Joint Patent Infringement Occurs When Infringement Results From Participation and Combined Action Of Multiple Parties

AIPLATalk182On Demand Machine v. Ingram and Amazon.com (Fed. Cir. 2006, 05–1074).

One aspect of this case involves the concept of “joint infringement.”  The district court instructed the jury as follows:

It is not necessary for the acts that constitute infringement to be performed by one person or entity. When infringement results from the participation and combined action(s) of more than one person or entity, they are all joint infringers and jointly liable for patent infringement. Infringement of a patented process or method cannot be avoided by having another perform one step of the process or method. Where the infringement is the result of the participation and combined action(s) of one or more persons or entities, they are joint infringers and are jointly liable for the infringement.

On appeal, the appellate panel found “no flaw in this instruction as a statement of law.”  This raises a number of interesting questions.  Many of these questions will be answered in the Freedom Wireless appeal that is currently being briefed.
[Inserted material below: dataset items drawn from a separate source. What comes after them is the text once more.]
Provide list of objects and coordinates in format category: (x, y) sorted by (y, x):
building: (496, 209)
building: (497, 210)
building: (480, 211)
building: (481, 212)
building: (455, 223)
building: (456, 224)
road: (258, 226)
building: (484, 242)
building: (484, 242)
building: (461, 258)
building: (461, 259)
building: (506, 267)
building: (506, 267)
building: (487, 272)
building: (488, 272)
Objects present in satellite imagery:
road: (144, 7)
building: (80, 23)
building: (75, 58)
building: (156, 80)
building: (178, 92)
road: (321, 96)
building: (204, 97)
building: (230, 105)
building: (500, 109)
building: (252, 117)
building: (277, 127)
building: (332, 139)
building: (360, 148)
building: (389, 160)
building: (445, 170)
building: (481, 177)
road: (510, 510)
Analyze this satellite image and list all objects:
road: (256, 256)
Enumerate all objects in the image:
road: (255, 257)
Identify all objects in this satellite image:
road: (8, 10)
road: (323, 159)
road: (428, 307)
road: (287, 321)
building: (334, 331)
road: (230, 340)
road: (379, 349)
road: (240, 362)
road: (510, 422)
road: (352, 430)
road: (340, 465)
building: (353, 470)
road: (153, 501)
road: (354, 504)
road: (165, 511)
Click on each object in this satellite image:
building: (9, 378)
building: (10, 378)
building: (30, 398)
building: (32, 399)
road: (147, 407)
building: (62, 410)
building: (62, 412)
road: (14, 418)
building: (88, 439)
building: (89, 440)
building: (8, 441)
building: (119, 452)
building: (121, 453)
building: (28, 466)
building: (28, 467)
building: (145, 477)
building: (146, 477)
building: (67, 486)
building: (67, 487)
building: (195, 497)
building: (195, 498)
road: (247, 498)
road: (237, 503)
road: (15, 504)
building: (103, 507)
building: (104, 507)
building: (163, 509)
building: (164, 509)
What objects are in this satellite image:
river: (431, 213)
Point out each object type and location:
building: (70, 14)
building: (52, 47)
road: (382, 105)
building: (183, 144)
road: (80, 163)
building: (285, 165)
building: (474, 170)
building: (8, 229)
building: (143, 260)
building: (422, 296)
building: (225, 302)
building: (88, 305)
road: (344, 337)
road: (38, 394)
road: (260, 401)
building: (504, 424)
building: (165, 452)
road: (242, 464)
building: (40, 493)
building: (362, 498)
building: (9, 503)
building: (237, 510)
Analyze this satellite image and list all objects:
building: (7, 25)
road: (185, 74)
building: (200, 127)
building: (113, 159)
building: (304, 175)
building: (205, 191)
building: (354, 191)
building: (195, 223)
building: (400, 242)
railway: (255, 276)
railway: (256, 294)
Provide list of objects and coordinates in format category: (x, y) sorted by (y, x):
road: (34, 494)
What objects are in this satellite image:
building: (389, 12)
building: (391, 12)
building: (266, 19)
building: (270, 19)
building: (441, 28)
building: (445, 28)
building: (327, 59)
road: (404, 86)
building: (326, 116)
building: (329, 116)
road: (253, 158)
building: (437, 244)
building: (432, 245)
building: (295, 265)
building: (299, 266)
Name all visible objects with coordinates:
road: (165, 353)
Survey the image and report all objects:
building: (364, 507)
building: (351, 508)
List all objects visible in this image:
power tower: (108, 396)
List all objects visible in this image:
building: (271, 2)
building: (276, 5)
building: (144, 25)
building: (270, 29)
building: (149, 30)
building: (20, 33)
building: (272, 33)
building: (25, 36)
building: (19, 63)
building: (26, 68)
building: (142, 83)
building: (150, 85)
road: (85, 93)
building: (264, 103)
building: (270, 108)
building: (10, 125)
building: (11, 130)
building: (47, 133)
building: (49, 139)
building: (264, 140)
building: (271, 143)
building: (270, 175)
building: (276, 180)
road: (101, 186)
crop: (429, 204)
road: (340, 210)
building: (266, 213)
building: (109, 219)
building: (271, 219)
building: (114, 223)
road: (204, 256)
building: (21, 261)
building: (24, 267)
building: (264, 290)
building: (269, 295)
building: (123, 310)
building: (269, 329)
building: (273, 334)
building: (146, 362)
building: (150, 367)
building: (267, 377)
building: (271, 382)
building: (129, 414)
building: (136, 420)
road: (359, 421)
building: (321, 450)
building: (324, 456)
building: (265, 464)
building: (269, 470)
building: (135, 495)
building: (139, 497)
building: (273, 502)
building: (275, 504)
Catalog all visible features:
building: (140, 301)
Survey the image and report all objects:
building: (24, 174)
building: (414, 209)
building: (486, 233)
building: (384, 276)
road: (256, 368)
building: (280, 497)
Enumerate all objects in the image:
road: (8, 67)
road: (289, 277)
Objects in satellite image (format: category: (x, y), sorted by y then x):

In that case, the lower court gave the following jury instructions:

if separate companies work together to perform all the steps of a claim of a patent, the companies are jointly responsible, that is, responsible as a group for the infringement of the patent.  Even if no single company performs all the steps of the claim, the companies are jointly responsible.

Based on these instructions, the jury found infringement.  In an unpublished order (Dec 05), the CAFC granted a stay of the injunction because of the questionable theory of joint infringement — noting that the CAFC has not directly addressed addressed the theory of joint infringement and there is relatively no precedent on that issue.

Notes:

 

One thought on “Joint Patent Infringement Occurs When Infringement Results From Participation and Combined Action Of Multiple Parties

  1. 1

    The key here is what the instruction meant by requiring “participation and combined action.” If it requires that all the steps of the invention be performed together under the direction of one party, even if by different parties, it is unexceptional. If it goes further, and allows sequential steps by parties not under common direction and control, it is a dangerous expansion of the law, and one done in passing.